Soslowsky directs the McKay Orthopaedic Research Laboratory, ranked 5th in NIH funding to orthopaedic departments in the country. He also heads up the Penn Center for Musculoskeletal Disorders (PCMD), an NIH-sponsored center comprised of about 80 faculty members from five different schools at Penn. As director of his own lab, McKay, and the PCMD, Soslowsky is well-positioned to foster, facilitate and observe multidisciplinary collaborations at Penn.
Basically, bioengineers in the orthopaedic field, he says, play a critical role when it comes to repairing tissue like bone, cartilage, meniscus, spinal discs, tendons or ligaments, for they must answer the surgeon’s questions, “Is it strong enough and will it withstand the mechanical loading environment in my patients?”

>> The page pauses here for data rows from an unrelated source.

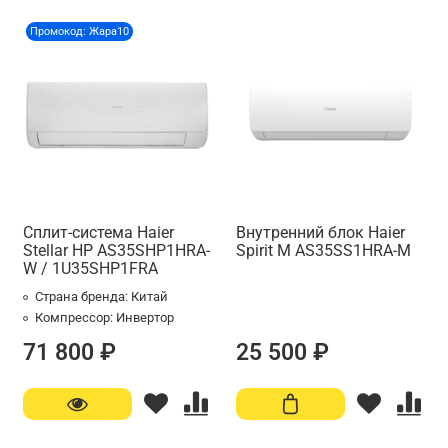
Промокод: Жара10
Сплит-система Haier
Внутренний блок Haier
Stellar HP AS35SHP1HRA-
Spirit M AS35SS1HRA-M
W / 1U35SHP1FRA
Страна бренда:
Китай
Компрессор:
Инвертор
71 800 ₽
25 500 ₽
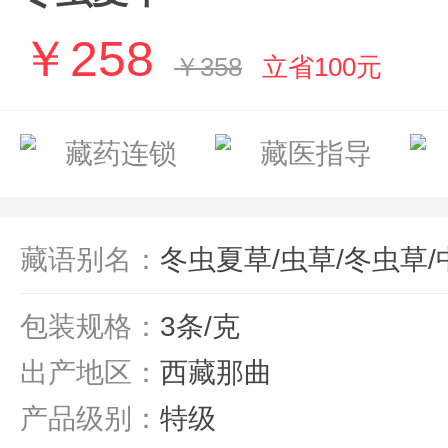
￥258
￥358
立省100元
藏药连锁
藏医指导
藏语别名：
冬虫夏草/虫草/冬虫草
包装规格：
3条/克
出产地区：
西藏那曲
产品级别：
特级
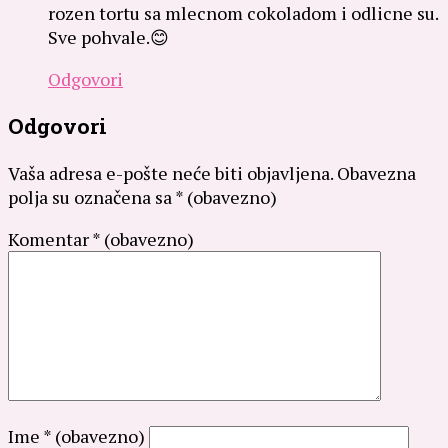
rozen tortu sa mlecnom cokoladom i odlicne su.
Sve pohvale.😊
Odgovori
Odgovori
Vaša adresa e-pošte neće biti objavljena.
Obavezna
polja su označena sa
* (obavezno)
Komentar
* (obavezno)
Ime
* (obavezno)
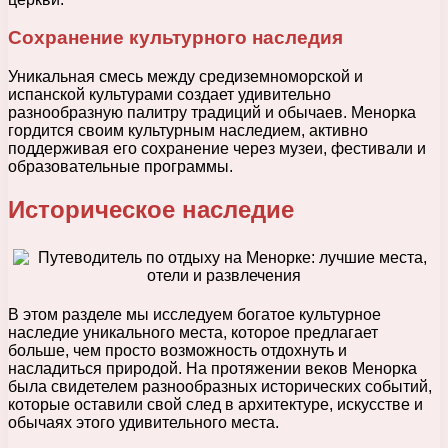
Сохранение культурного наследия
Уникальная смесь между средиземноморской и
испанской культурами создает удивительно
разнообразную палитру традиций и обычаев. Менорка
гордится своим культурным наследием, активно
поддерживая его сохранение через музеи, фестивали и
образовательные программы.
Историческое наследие
В этом разделе мы исследуем богатое культурное
наследие уникального места, которое предлагает
больше, чем просто возможность отдохнуть и
насладиться природой. На протяжении веков Менорка
была свидетелем разнообразных исторических событий,
которые оставили свой след в архитектуре, искусстве и
обычаях этого удивительного места.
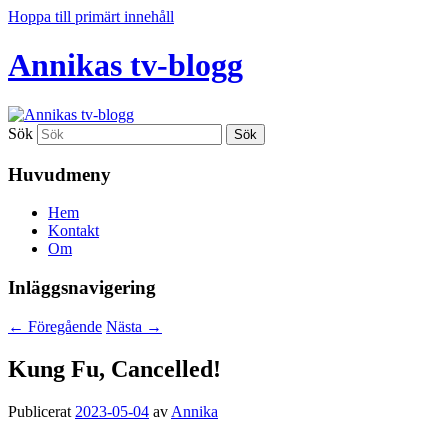
Hoppa till primärt innehåll
Annikas tv-blogg
Sök
Huvudmeny
Hem
Kontakt
Om
Inläggsnavigering
←
Föregående
Nästa
→
Kung Fu, Cancelled!
Publicerat
2023-05-04
av
Annika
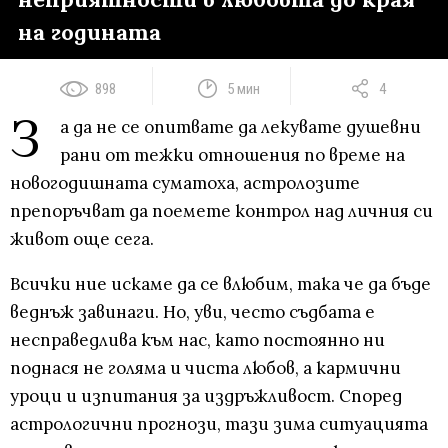
на годината
898
5 мин
4
З
а да не се опитвате да лекувате душевни
рани от тежки отношения по време на
новогодишната суматоха, астролозите
препоръчват да поемете контрол над личния си
живот още сега.
Всички ние искаме да се влюбим, така че да бъде
веднъж завинаги. Но, уви, често съдбата е
несправедлива към нас, като постоянно ни
поднася не голяма и чиста любов, а кармични
уроци и изпитания за издръжливост. Според
астрологични прогнози, тази зима ситуацията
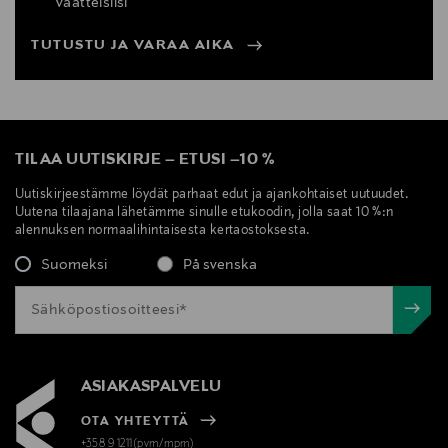
vaatteisiisi
TUTUSTU JA VARAA AIKA
TILAA UUTISKIRJE
–
ETUSI
–
10 %
Uutiskirjeestämme löydät parhaat edut ja ajankohtaiset uutuudet.
Uutena tilaajana lähetämme sinulle etukoodin, jolla saat 10 %:n
alennuksen normaalihintaisesta kertaostoksesta.
Suomeksi
På svenska
ASIAKASPALVELU
OTA YHTEYTTÄ
+358 9 1211(pvm/mpm)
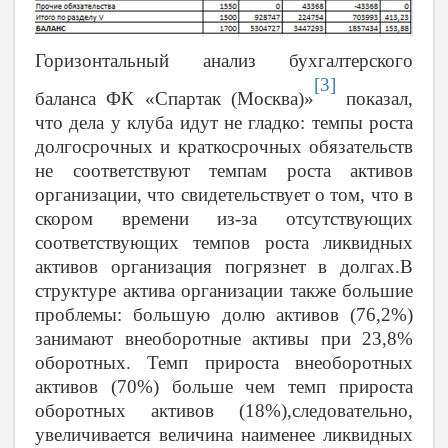
Горизонтальный анализ бухгалтерского
[3]
баланса ФК «Спартак (Москва)»
показал,
что дела у клуба идут не гладко: темпы роста
долгосрочных и краткосрочных обязательств
не соответствуют темпам роста активов
организации, что свидетельствует о том, что в
скором времени из-за отсутствующих
соответствующих темпов роста ликвидных
активов организация погрязнет в долгах.В
структуре актива организации также большие
проблемы: большую долю активов (76,2%)
занимают внеоборотные активы при 23,8%
оборотных. Темп прироста внеоборотных
активов (70%) больше чем темп прироста
оборотных активов (18%),следовательно,
увеличивается величина наименее ликвидных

Because the end goal is not just to understand how the tissue behaves; or how it got that strong; or how to make it stronger (all very important), but ultimately to treat a patient, Soslowsky’s research involves surgeons and various scientists from different disciplines at the very start of a new investigation. In addition to a bioengineer or two, his teams often are made up of an orthopaedic surgeon, an imaging scientist, a molecular biologist or biochemist, a Ph.D. bioengineering student, an orthopaedic resident, and a BE undergrad.
The surgeon provides her/his most precious resource, time (time spent away from patients in the clinic or operating room) to collaborate, and if she (or he) is interested in doing that, it gives Soslowsky confidence that the research is important and applicable to real-world clinical problems. Almost every project about the repair process raises questions of structure (how the collagen matrix is organized), biology (what the cell types are and what growth factors or cytokines are active), and mechanical loading (how strong the repaired and/or engineered tissue is and how it behaves mechanically under complex loading). The key is to perform these multidisciplinary studies with high rigor, which requires extensive expertise.
Currently, McKay has more than 65 people, more than half of whom are bioengineers, working on about 35 different research grants. They are looking at the problems of orthopaedic tissue injury and repair to understand how fetal tissue self-repairs and to foster that process in different ways—from tissue-engineering with biologically seeded scaffolds to examining the role of the protein IL-10, to the effect of hyaluronic acid receptor interaction in healing.